Di tengah hiruk pikuk kota metropolitan Surabaya, terdapat sekelompok petani yang setia menggarap sawah-sawah kecil mereka. Salah satunya adalah Muslihatun, seorang petani berusia 65 tahun yang masih setia menyiangi rumput di tengah teriknya matahari. Meski badannya sudah mulai terasa tua, Muslihatun tetap memperhatikan setiap detil rumput yang menempel di batang tanaman padinya.
Petani yang Tetap Setia Meski Sawahnya Terus Berkurang
Muslihatun menggarap sawah yang dulunya milik orang tuanya di Kelurahan Babat Jerawat, Kecamatan Pakal, Surabaya. Namun, seiring berjalannya waktu, sebagian besar sawah di wilayah tersebut telah dibeli oleh pengembang besar, meninggalkan Muslihatun hanya dengan satu petak sawah yang ia garap sendiri.
Hasil panen yang didapat oleh Muslihatun pun tidaklah banyak. Sebagai contoh, pada panen terakhirnya, ia hanya mampu memperoleh 15 kg gabah. Namun, hasil tersebut harus dibagi bersama anak bontotnya yang tinggal bersamanya, menyisakan sedikit sekali untuk kebutuhan sehari-hari.
Untuk mencukupi kebutuhan hidupnya, Muslihatun juga bekerja sebagai tukang sapu di Perumahan Bukit Palma yang dimiliki oleh Ciputra Group. Dengan upah Rp40 ribu per hari, ia berusaha keras untuk bertahan hidup di tengah kondisi yang semakin sulit bagi petani di kota.
Realitas Pahit Petani Kota Surabaya
Kisah Muslihatun bukanlah cerita yang unik di kalangan petani Surabaya. Banyak petani lain di Kelurahan Babat Jerawat juga mengalami nasib serupa. Salah satunya adalah Roni, yang hanya memiliki dua petak sawah yang masih ia garap.
Roni menggarap sawahnya sambil bekerja sebagai pembuat gabus balok, dengan upah Rp100 ribu per dua hari. Meski hasil panen yang ia dapatkan tidak seberapa, Roni tetap berusaha untuk menghidupi keluarganya yang tinggal dalam satu kos-kosan.
Kondisi petani di Surabaya semakin terpojok dengan terus berkurangnya lahan pertanian akibat alih fungsi lahan oleh pengembang. Menurut data Dinas Ketahanan Pangan dan Pertanian, luasan lahan pertanian di Surabaya hanya tinggal 1.151 hektar pada tahun 2024, turun dari 1.169 hektar pada tahun sebelumnya.
Harapan untuk Mendorong Kesejahteraan Petani
Untuk meningkatkan kesejahteraan petani, Pemkot Surabaya perlu melakukan langkah-langkah konkret. Salah satunya adalah dengan memperluas areal lahan pertanian hingga 520 hektar, seperti yang telah dijanjikan sebelumnya.
Namun, tidak hanya soal luasan lahan, Pemkot Surabaya juga perlu memperhatikan harga produk petani. Harga yang adil dan menguntungkan bagi petani akan membantu mereka untuk fokus pada pekerjaan pertanian sebagai pekerjaan utama, bukan hanya sebagai profesi sampingan.

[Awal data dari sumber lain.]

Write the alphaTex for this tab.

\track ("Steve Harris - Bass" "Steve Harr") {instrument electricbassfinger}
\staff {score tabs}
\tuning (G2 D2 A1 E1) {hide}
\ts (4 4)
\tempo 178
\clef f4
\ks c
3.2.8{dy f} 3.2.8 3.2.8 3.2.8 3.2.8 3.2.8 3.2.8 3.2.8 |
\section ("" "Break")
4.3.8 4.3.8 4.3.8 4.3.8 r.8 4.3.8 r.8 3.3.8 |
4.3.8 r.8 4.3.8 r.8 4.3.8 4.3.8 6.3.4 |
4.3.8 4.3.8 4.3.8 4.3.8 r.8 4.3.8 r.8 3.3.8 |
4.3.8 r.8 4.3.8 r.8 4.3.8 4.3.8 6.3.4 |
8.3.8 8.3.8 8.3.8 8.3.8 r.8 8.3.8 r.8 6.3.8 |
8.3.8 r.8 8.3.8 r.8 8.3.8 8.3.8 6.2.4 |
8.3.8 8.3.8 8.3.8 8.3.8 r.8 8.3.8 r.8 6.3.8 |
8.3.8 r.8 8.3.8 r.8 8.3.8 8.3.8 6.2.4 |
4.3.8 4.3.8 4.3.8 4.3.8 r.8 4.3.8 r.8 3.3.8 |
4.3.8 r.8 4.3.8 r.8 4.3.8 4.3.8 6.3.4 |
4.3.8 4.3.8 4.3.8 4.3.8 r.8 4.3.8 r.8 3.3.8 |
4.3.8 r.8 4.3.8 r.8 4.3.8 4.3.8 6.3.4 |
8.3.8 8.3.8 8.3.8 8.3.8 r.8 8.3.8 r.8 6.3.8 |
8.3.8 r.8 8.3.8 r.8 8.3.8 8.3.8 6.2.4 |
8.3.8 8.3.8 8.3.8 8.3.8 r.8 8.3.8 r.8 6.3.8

Dukungan dalam bentuk infrastruktur irigasi, pembangunan kanal-kanal irigasi, dan peningkatan kapasitas petani juga perlu ditingkatkan. Dengan demikian, petani di Surabaya dapat merasakan hasil jerih payah mereka dengan lebih baik.
Tanpa upaya bersama dari pemerintah dan masyarakat, petani di Surabaya akan semakin terpinggirkan. Regenerasi petani yang mandek dan lahan pertanian yang terus tergerus akan menjadi ancaman serius bagi ketahanan pangan di kota ini.
Masyarakat perlu menyadari pentingnya peran petani dalam menjaga ketahanan pangan dan memastikan kesejahteraan mereka. Dengan langkah-langkah yang tepat dan dukungan yang kuat, petani di Surabaya dapat terus bertahan dan berkontribusi pada pembangunan kota ini.